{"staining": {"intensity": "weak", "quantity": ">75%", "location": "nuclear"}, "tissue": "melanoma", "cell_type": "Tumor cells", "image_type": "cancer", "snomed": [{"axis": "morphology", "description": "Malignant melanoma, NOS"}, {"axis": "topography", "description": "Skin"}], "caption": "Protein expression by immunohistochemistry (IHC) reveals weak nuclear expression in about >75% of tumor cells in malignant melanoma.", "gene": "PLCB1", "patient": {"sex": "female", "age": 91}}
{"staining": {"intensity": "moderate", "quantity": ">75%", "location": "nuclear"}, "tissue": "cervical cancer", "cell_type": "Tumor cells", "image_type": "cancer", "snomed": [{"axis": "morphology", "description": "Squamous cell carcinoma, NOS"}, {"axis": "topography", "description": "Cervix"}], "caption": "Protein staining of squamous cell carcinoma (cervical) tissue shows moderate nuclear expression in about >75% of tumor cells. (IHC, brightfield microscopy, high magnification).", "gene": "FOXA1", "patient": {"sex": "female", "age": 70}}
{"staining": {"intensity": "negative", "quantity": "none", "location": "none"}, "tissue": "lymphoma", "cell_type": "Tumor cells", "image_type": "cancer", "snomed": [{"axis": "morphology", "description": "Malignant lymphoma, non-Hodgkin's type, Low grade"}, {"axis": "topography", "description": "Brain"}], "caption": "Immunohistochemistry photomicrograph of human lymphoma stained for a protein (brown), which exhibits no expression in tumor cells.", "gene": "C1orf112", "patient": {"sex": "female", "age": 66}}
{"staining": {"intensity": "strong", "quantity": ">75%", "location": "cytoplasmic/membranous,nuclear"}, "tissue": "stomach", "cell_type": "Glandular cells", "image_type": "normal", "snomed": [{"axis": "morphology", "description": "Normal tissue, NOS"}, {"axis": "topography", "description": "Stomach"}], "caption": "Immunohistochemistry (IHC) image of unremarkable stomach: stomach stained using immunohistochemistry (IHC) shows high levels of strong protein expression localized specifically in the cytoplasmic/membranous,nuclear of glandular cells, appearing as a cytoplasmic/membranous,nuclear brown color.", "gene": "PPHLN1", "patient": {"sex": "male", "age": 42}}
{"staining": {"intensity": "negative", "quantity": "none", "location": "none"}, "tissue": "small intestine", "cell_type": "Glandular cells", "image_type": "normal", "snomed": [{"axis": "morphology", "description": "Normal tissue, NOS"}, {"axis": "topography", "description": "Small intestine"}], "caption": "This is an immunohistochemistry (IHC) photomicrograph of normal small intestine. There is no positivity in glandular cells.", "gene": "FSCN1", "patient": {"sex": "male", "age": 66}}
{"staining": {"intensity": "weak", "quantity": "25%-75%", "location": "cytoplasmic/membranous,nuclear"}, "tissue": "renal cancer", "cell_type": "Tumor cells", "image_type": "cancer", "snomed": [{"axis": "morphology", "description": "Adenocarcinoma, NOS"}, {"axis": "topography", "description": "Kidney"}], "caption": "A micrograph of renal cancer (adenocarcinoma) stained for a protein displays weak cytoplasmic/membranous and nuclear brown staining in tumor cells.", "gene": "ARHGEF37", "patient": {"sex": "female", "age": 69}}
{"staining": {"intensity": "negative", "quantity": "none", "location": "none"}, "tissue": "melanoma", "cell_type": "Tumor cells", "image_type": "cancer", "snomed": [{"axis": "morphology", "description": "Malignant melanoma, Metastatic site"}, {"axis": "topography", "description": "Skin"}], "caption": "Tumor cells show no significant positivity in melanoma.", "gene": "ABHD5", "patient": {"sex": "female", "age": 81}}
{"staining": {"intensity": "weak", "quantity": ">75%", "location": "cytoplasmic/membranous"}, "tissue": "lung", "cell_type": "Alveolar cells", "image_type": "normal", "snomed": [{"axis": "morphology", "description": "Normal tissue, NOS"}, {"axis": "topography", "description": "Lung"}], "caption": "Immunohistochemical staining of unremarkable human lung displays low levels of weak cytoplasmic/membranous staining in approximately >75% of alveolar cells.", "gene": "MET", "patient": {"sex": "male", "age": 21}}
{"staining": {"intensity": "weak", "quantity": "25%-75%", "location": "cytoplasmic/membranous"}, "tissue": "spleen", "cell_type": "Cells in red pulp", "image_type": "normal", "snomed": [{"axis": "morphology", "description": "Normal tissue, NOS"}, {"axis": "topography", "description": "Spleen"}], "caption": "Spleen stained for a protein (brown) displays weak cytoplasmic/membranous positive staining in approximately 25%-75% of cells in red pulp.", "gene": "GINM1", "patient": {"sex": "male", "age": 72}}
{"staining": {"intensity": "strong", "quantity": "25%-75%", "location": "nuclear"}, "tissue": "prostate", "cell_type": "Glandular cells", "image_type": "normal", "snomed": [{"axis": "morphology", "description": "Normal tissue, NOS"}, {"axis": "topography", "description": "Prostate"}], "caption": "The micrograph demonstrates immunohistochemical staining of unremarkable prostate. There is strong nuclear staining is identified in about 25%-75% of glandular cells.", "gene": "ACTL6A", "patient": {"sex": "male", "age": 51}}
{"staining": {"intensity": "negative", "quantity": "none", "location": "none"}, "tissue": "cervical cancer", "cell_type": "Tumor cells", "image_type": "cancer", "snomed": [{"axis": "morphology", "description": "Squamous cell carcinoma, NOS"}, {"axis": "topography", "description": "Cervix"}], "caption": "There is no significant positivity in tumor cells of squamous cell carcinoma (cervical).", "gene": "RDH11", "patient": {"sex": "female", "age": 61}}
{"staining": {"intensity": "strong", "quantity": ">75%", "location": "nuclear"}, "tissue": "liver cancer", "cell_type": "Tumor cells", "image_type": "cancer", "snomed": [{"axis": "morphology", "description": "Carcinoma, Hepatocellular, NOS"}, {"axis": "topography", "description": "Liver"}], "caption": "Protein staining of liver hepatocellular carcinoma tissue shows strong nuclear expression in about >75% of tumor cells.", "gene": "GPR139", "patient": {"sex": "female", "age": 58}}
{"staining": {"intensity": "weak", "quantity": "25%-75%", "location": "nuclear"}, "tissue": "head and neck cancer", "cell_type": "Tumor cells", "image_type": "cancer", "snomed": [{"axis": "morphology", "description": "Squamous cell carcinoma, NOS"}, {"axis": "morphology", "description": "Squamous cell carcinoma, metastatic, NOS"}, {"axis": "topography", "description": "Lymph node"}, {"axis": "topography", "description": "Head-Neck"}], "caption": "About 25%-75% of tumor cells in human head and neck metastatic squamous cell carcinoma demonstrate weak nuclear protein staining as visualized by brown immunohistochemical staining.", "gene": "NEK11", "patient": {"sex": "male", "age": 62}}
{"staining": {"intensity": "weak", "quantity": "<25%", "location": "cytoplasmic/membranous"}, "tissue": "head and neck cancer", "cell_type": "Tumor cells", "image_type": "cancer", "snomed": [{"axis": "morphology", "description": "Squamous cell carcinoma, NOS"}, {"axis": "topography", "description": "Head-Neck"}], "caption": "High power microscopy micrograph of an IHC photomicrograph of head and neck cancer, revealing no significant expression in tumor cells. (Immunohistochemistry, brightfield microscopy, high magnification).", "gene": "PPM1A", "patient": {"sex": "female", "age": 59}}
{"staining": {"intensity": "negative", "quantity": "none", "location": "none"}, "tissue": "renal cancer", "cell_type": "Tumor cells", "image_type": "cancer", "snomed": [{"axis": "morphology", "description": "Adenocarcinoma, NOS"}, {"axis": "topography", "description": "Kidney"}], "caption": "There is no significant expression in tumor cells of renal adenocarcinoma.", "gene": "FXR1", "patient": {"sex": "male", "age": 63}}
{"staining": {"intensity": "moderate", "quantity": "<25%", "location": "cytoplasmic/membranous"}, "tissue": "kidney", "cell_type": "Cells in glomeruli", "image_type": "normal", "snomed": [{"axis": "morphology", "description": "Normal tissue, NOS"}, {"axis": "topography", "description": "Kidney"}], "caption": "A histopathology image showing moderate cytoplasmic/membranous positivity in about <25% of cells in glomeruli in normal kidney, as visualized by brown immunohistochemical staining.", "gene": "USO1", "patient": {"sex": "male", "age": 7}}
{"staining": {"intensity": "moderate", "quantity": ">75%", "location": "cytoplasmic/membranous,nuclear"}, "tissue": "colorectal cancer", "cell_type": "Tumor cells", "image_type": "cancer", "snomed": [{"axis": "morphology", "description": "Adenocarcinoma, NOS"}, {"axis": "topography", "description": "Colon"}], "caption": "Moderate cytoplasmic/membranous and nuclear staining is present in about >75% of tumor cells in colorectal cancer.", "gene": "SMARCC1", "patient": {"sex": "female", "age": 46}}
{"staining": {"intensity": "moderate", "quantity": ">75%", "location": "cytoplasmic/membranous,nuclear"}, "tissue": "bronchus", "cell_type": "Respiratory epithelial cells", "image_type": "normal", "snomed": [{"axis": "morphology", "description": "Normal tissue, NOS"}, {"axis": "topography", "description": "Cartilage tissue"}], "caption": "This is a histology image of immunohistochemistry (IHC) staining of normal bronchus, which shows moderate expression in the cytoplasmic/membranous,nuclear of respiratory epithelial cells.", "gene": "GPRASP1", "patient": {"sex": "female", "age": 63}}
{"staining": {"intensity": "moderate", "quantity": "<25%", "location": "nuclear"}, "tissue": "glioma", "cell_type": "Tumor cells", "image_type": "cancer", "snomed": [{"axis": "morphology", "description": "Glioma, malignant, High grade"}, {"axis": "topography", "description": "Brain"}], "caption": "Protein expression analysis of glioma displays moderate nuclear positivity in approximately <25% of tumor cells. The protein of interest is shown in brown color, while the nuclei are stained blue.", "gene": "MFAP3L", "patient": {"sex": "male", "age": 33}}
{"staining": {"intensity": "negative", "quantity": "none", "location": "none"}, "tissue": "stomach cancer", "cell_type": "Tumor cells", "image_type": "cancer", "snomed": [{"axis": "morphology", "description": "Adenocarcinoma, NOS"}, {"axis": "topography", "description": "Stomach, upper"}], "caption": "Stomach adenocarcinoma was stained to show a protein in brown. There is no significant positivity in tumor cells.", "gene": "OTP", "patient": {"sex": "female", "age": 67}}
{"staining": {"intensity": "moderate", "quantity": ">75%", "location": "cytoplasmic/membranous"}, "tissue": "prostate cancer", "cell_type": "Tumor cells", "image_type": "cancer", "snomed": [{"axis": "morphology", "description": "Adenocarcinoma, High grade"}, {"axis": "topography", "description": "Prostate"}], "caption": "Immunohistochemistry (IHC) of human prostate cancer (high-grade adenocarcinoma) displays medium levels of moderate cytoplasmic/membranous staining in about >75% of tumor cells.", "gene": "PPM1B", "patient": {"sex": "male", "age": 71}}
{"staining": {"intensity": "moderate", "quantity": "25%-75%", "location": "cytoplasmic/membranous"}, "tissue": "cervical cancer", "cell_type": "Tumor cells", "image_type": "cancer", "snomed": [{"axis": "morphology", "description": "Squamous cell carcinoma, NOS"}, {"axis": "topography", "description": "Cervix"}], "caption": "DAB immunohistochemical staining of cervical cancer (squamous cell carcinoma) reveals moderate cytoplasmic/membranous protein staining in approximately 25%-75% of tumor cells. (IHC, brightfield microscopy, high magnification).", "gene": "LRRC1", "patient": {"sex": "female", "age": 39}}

········

Task instructions: What lines of the listing above hold "neck"? Copy all of them.

Output of the exercise:
{"staining": {"intensity": "weak", "quantity": "25%-75%", "location": "nuclear"}, "tissue": "head and neck cancer", "cell_type": "Tumor cells", "image_type": "cancer", "snomed": [{"axis": "morphology", "description": "Squamous cell carcinoma, NOS"}, {"axis": "morphology", "description": "Squamous cell carcinoma, metastatic, NOS"}, {"axis": "topography", "description": "Lymph node"}, {"axis": "topography", "description": "Head-Neck"}], "caption": "About 25%-75% of tumor cells in human head and neck metastatic squamous cell carcinoma demonstrate weak nuclear protein staining as visualized by brown immunohistochemical staining.", "gene": "NEK11", "patient": {"sex": "male", "age": 62}}
{"staining": {"intensity": "weak", "quantity": "<25%", "location": "cytoplasmic/membranous"}, "tissue": "head and neck cancer", "cell_type": "Tumor cells", "image_type": "cancer", "snomed": [{"axis": "morphology", "description": "Squamous cell carcinoma, NOS"}, {"axis": "topography", "description": "Head-Neck"}], "caption": "High power microscopy micrograph of an IHC photomicrograph of head and neck cancer, revealing no significant expression in tumor cells. (Immunohistochemistry, brightfield microscopy, high magnification).", "gene": "PPM1A", "patient": {"sex": "female", "age": 59}}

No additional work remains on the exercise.